Jesus heard that they had cast him out
this being perhaps the first instance, of putting in execution the act they had made, ( John 9:22 ) , and was a stretching of that act; which only threatened with an ejection, in case any should confess Jesus to be the Messiah; which this man had not done as yet, only had said he was a prophet, and that he was of God; it made a very great noise in the city, and the report of it was soon spread over it; and it became the talk of everyone, and so Jesus, as man, came to hear of it; though he, as God, knew it the very instant it was done, and needed not any to make report of it to him:
and when he had found him:
not by chance, meeting him at an unawares, but seeking him; and knowing where he was, went to the very place, and found him in this piteous condition, abandoned by all mankind: this is an emblem of Christ's seeking after his chosen ones, both in redemption, and in the effectual calling, who are like sheep going astray, and never come to, and lay hold on Christ, till he comes first, seeks after, and apprehends them: he sends his ministers and his Gospel after them, where they are, and his Spirit into their hearts; yea, he comes himself, and enters there, and dwells in them by faith: he knows where they are, as he did Matthew the publican, Zacchaeus, and the woman of Samaria; and even though they are at the ends of the earth; and he goes and looks them up, and finds them; and he finds them in a deplorable condition, in a desert, in a waste howling wilderness, hopeless and helpless, poor and miserable, and blind and naked; in a pit wherein is no water; in the mire and clay of sin; in the paw of Satan, and under the power of darkness.

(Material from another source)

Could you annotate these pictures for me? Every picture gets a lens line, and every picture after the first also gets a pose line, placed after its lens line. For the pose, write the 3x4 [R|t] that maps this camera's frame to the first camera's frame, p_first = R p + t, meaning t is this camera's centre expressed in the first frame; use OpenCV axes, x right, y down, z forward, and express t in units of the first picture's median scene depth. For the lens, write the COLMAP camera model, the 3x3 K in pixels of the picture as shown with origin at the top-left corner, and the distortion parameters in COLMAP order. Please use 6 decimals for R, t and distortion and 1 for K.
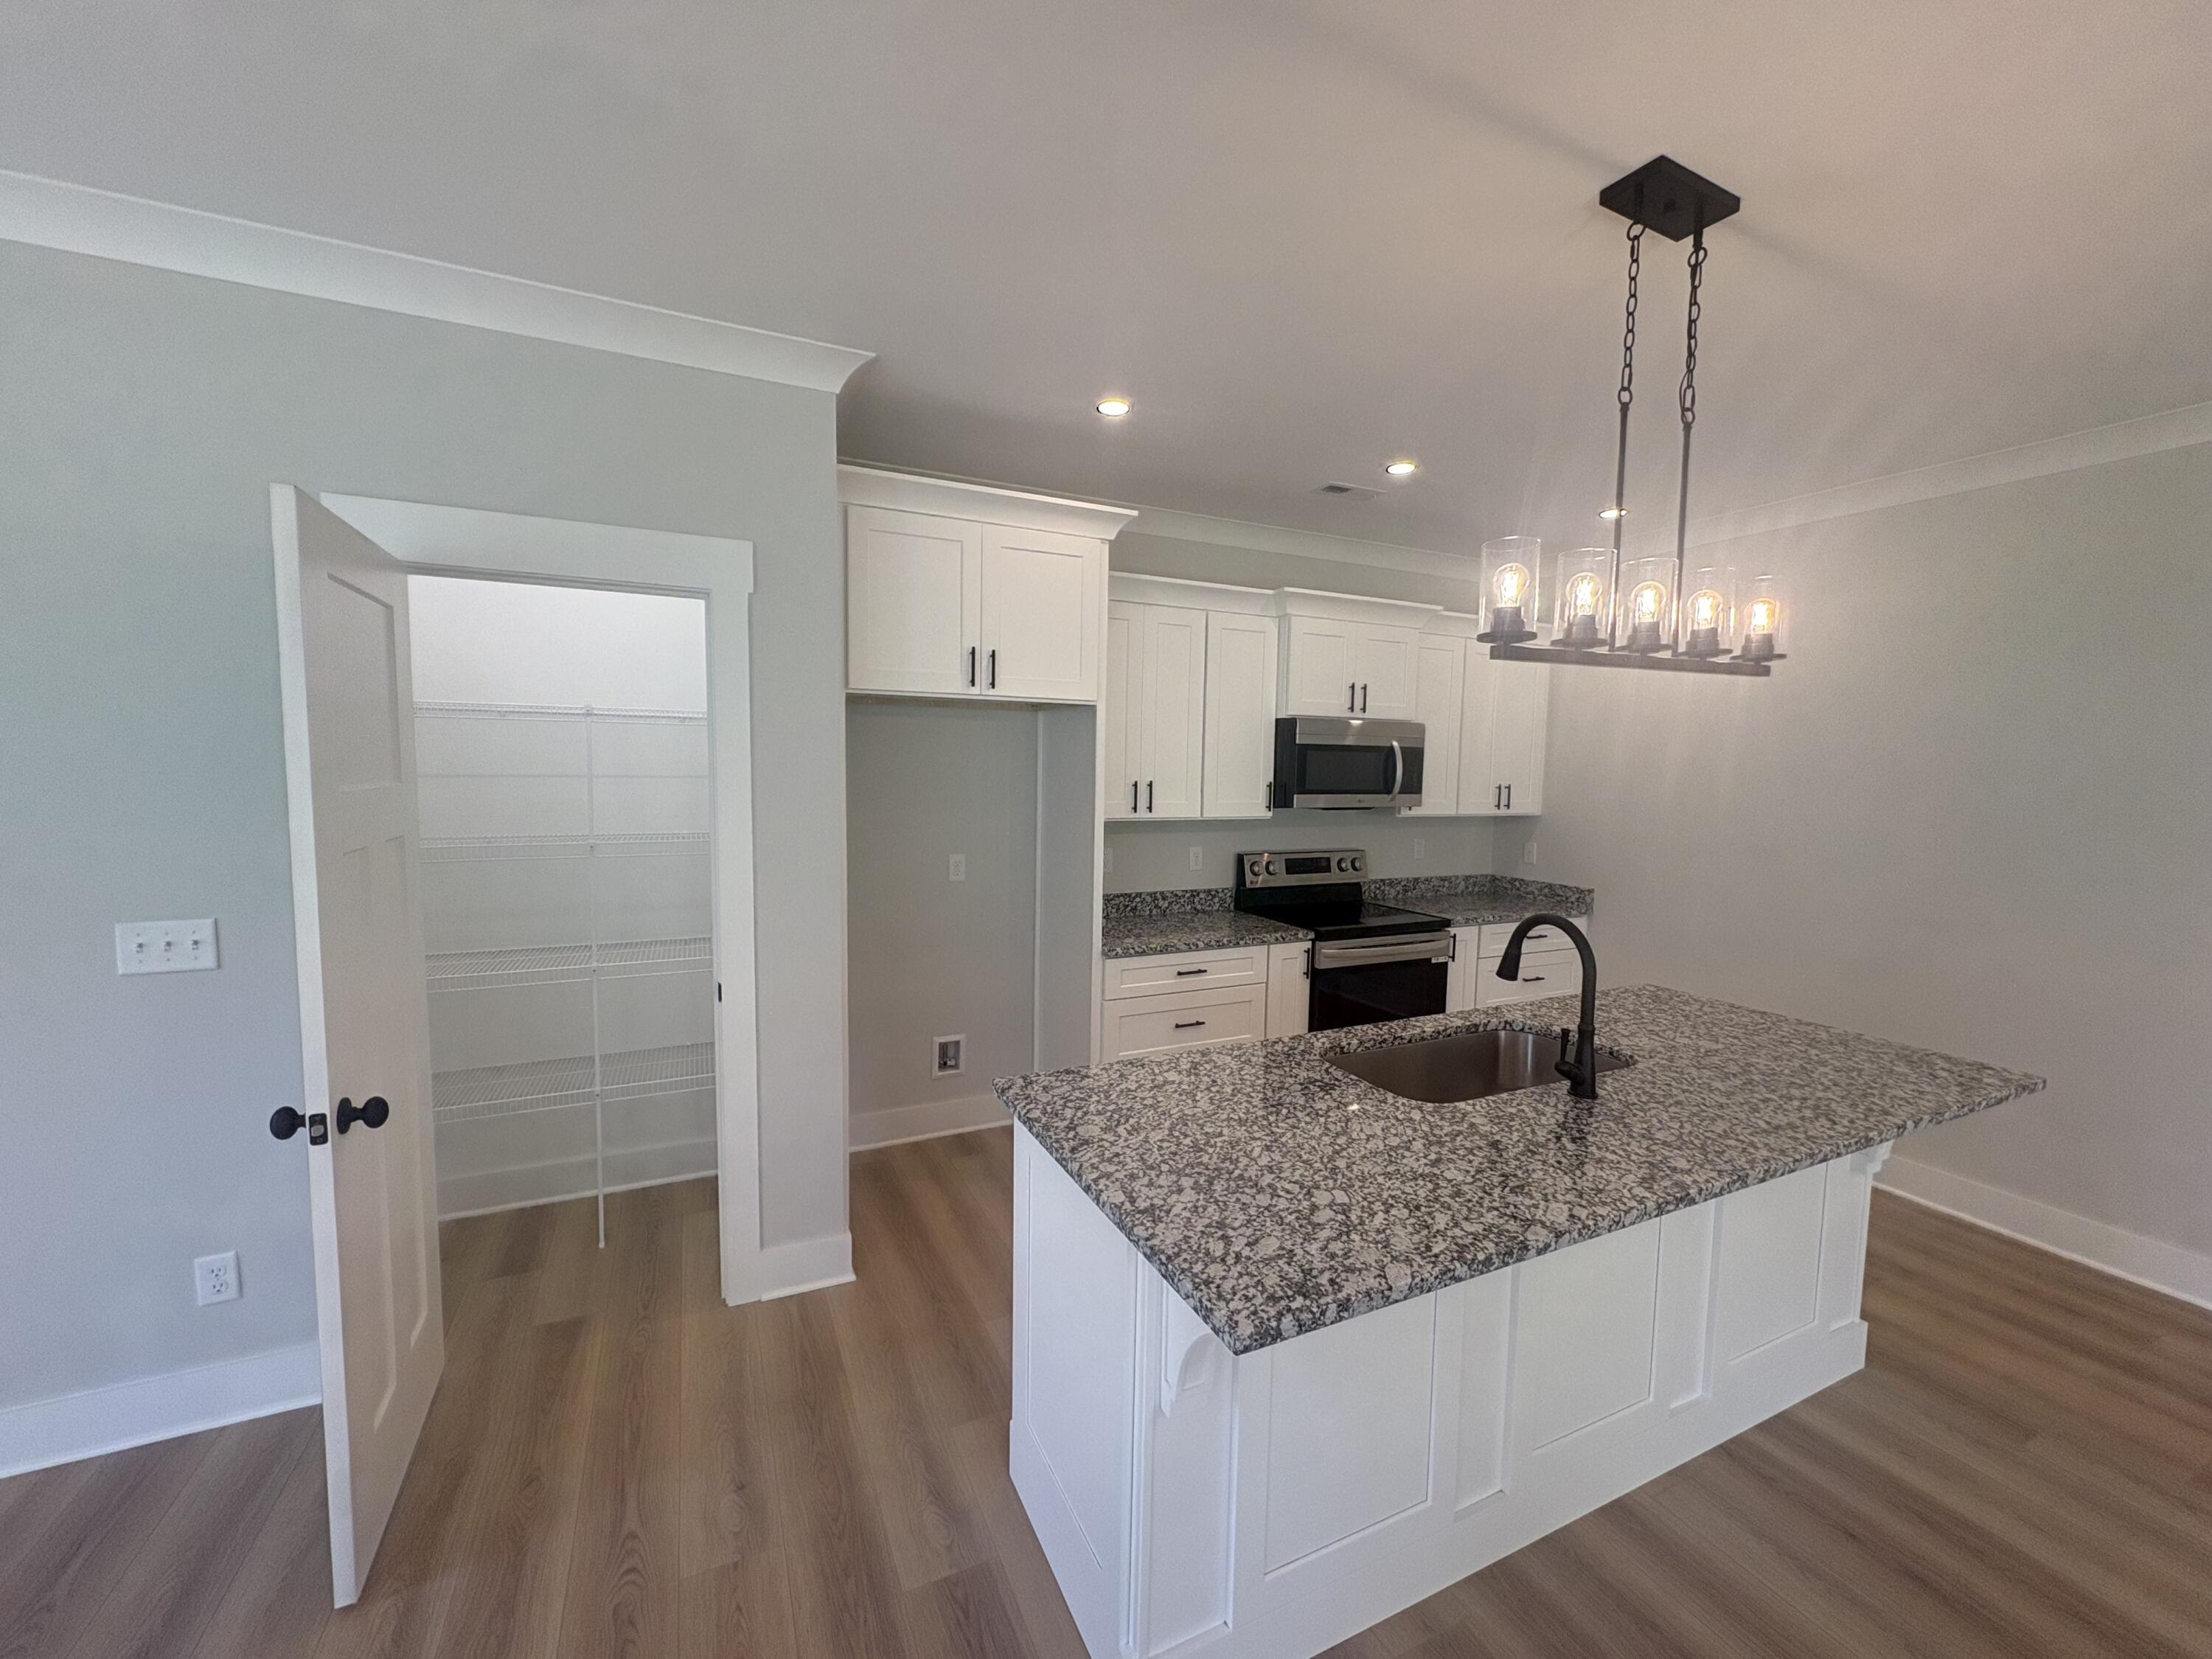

He said unto him, dost thou believe on the Son of God?
the Persic version adds, "who hath healed thee": this supposes that there was a Son of God, or a divine person known by the Jews under this character, and that the expected Messiah would appear as such; and that, as such, he is the object of faith, and therefore, as such, must be God, since a creature, though ever so much dignified, or with whatsoever office invested, is not the object of faith, trust, and confidence, with respect to everlasting life and happiness: and it may be observed, that whenever Christ finds any of his people, he brings them to believe in him as the Son of God for righteousness and life: he himself is the author of faith in them, as well as the object of it; and no doubt power went along with these words, creating faith in this man: this was a most proper and pertinent question put to him in his present case, and suggests, that if he believed in the Son of God, it was no matter in what situation he was among men: since he would then appear to be a Son of God himself by adopting grace, and so an heir of God, and a joint heir with Christ; would receive the remission of his sins, openly justified in the court of conscience, as well of God, and be everlastingly saved: and this question is put by Christ, not as though he was ignorant, whether he believed in him or not; for he knew from the beginning, who would, and who would not believe in him: he that knew whether Peter loved him or not, knew whether this man believed in him or not; but this he said to draw forth the principle of faith, which was wrought in him, into act and exercise, and to direct it to its proper object. And this effect it had, as appears by what follows.